In fact, the game has many of the hallmarks of a sunset industry: Revenues are falling -- in 1998, Ontario's bingo halls took in $1.1-billion, but by last year, the figure had fallen to about $850-million -- and the average age of the customer base is steadily rising. Few young people seem interested in taking up the game, so as customers die off, there are no newcomers to replace them.

And competition for the players' entertainment dollars is more intense than ever, thanks to the rise of licensed casinos, which have seen revenues soar since the first one opened in 1994. Some bingo players have also migrated to the Internet, where on-line games are offered 24 hours a day -- in the privacy of a player's home.

"The environment has changed," says Ab Campion, a spokesman for the Alcohol and Gaming Commission of Ontario. "People are interested in trying new products. There's a lot of competition, and the game is seen as something that older people do."

Those trends are clearly visible at Delta Bingo Country, where Ms. Shields sits at a table with her nickel-plated cane and a thick pad of bingo cards. The clientele runs heavily toward elderly women who look like Wal-Mart greeters, and smokers are clearly in the majority. The room is divided into smoking and non-smoking sections by a huge glass wall that runs down the middle: The smoking side is packed.

Like many of the customers, Ms. Shields is far from a high roller.

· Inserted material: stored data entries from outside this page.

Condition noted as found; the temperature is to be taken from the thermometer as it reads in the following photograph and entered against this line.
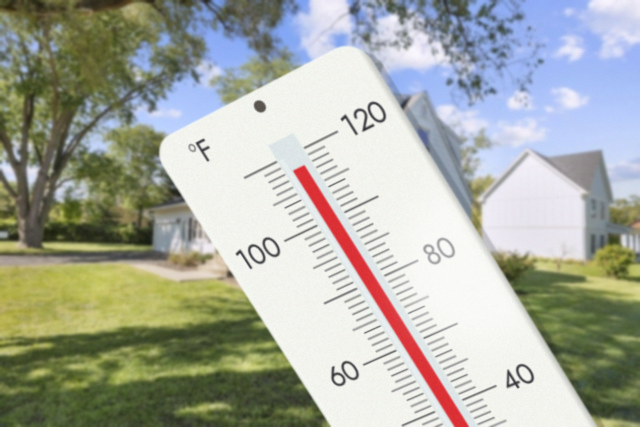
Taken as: 116 °F
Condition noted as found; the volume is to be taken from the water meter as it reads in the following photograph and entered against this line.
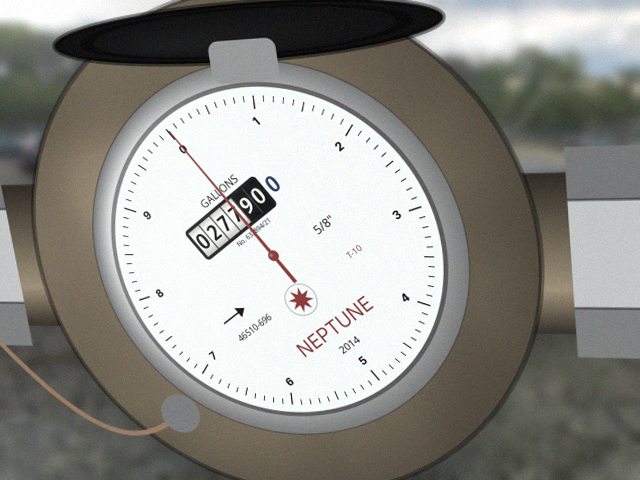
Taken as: 277900.0 gal
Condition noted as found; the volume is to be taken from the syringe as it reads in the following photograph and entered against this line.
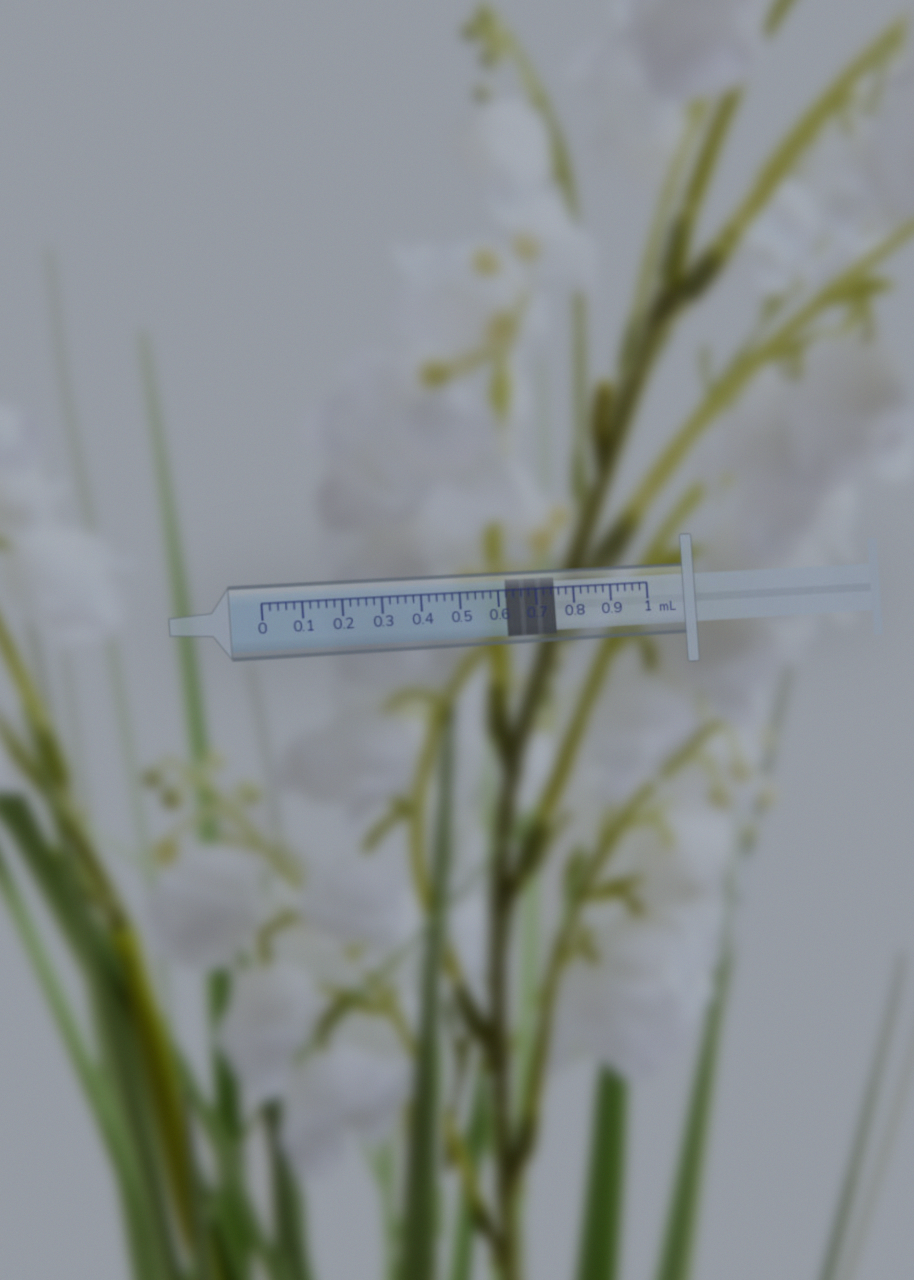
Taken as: 0.62 mL
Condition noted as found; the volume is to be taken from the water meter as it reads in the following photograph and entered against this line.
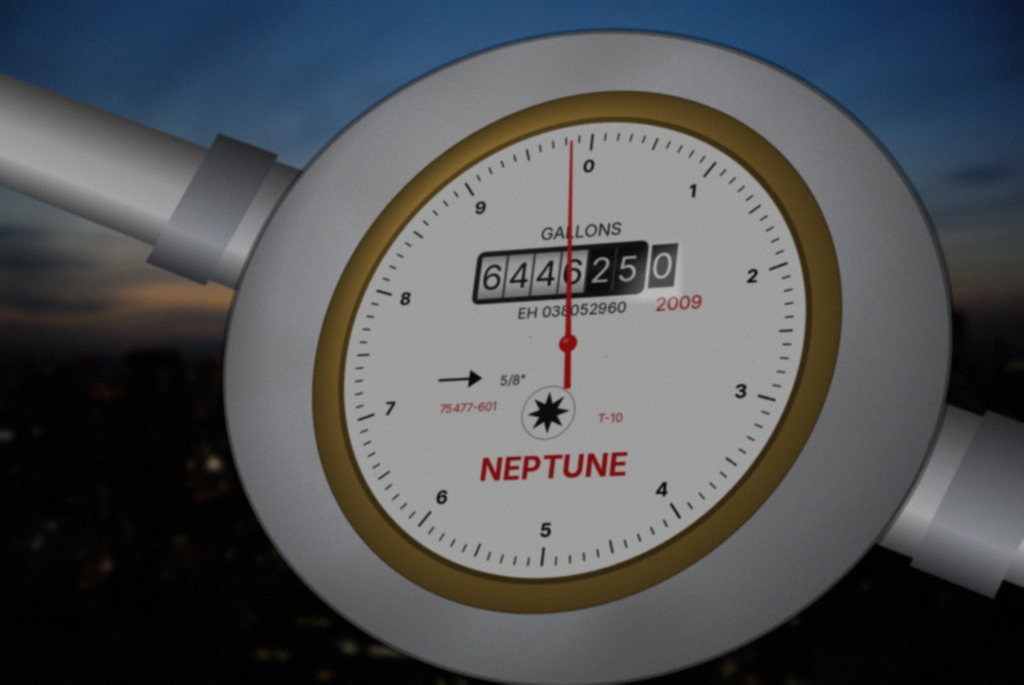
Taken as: 6446249.8 gal
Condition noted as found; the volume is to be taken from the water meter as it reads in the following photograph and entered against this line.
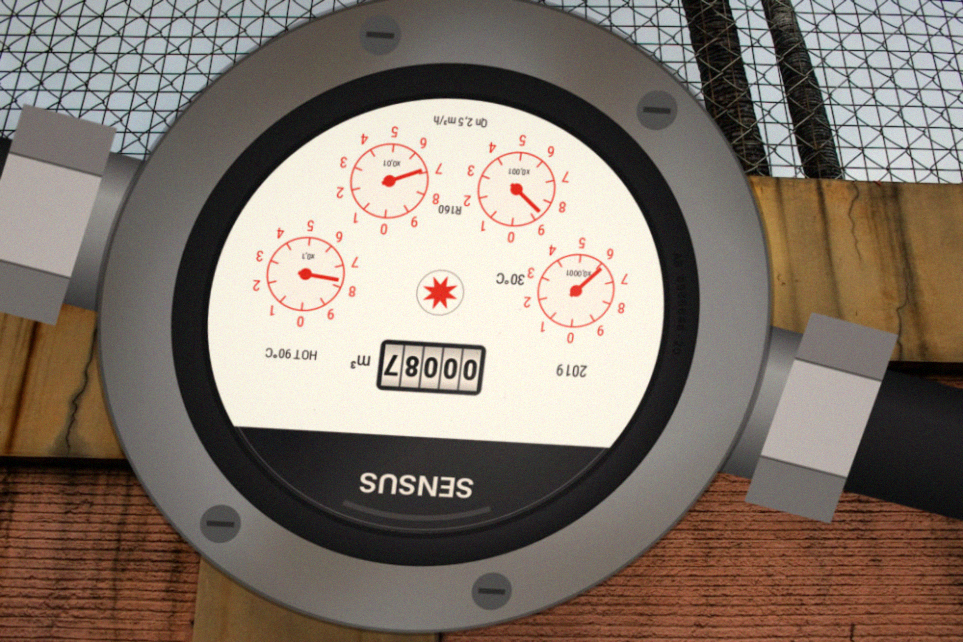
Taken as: 87.7686 m³
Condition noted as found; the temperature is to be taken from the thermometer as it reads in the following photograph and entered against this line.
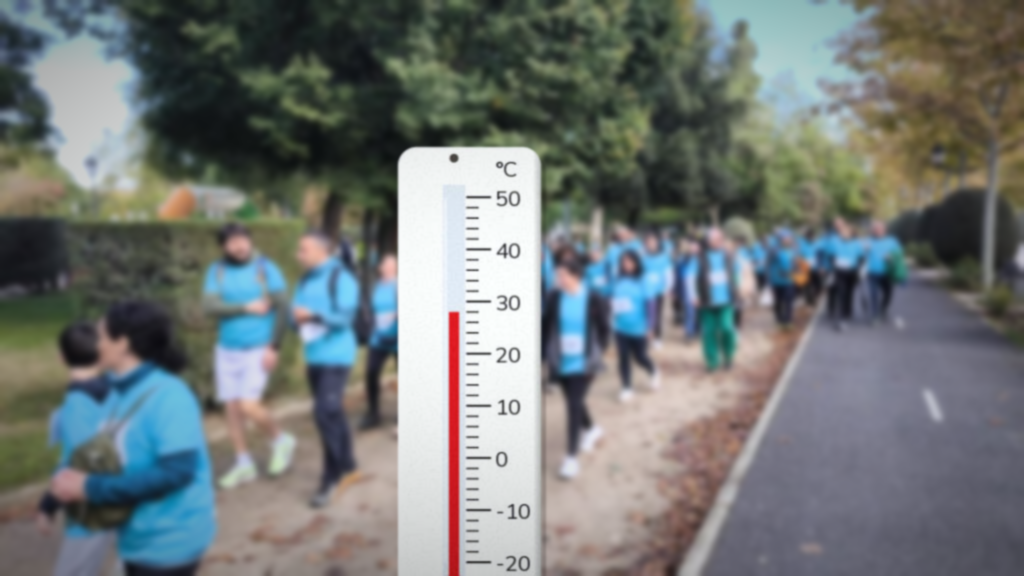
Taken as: 28 °C
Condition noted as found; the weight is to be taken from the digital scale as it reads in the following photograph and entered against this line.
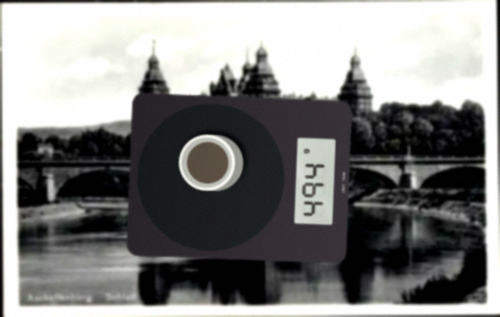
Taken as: 494 g
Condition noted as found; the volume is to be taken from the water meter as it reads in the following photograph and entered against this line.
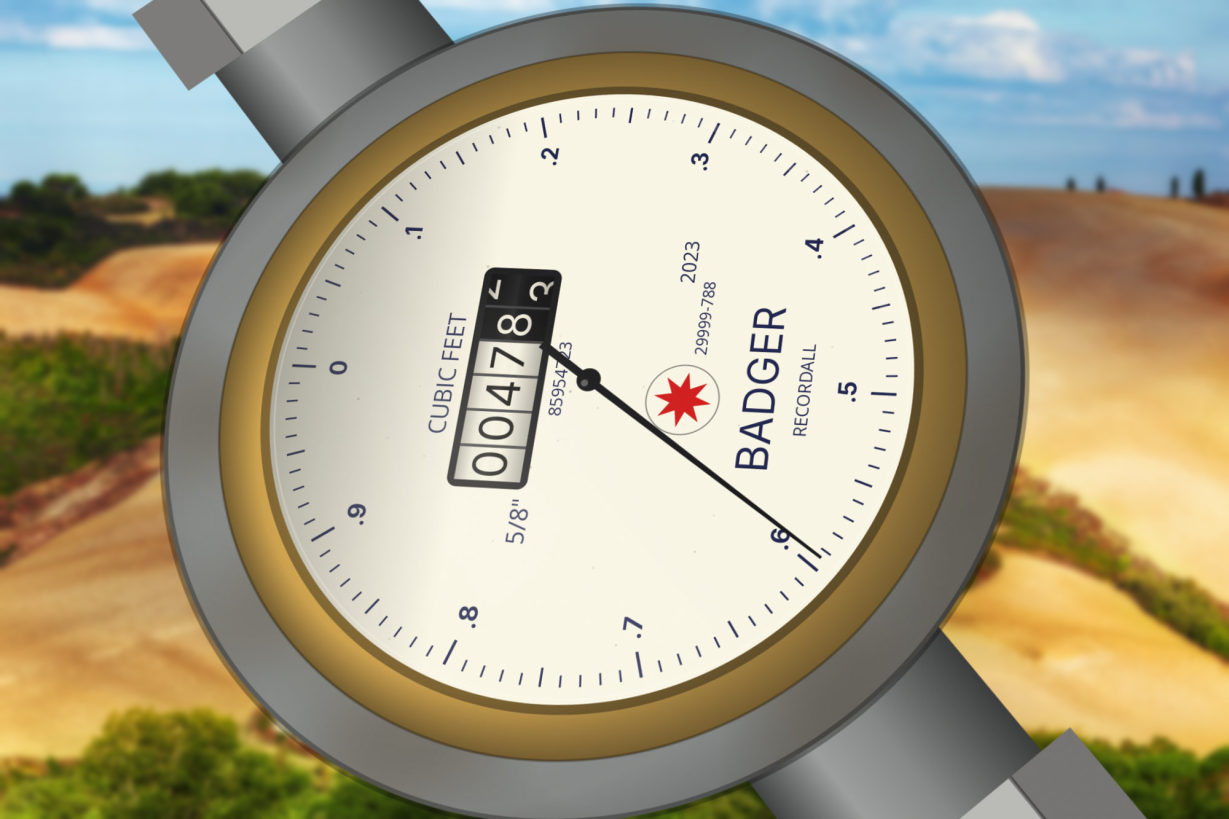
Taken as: 4782.59 ft³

She lives on a small pension in an apartment that costs $347 a month. She budgets $16 a day to play bingo. For this, she gets six sheets of cards, which she marks with a blue dabber that she carries in her purse.

"I can't explain why I like it so much," she says of the game. "I just love coming here to see everyone, I guess."

The hall is tailored to an aging customer base that doesn't have a lot of money to throw around. There is a tired-looking snack bar, and the ceiling is lined with fluorescent tubes. The tables are purple, and the walls are covered with huge paintings of Rat Pack era entertainers -- Liberace, Frank Sinatra, Sammy Davis Jr., Elvis Presley and Tom Jones -- many of them long dead.

Because of her restricted budget, Ms. Shields spends only a small percentage of her day actually playing bingo. She usually arrives by 10:30 a.m., but doesn't play until 1 p.m. The game typically takes about half an hour. She plays again at 4:30 p.m., socializes for a while, then goes to a restaurant on King Street for an inexpensive dinner.

Although many bingo customers have been lured away by casinos and Internet games, Ms. Shields has no interest in trying them. "I like to come here every day and see how everybody's doing," she says. "If I didn't do this, I'd be bored."

Ms. Shields doesn't see bingo as a game in decline: "Look at all the people here," she says. "Everybody wants to play."


A bingo hall in Toronto was incorrectly identified in The Globe Toronto story "Last of the dabbers" on Jan. 15. It should have been identified as Delta Bingo hall.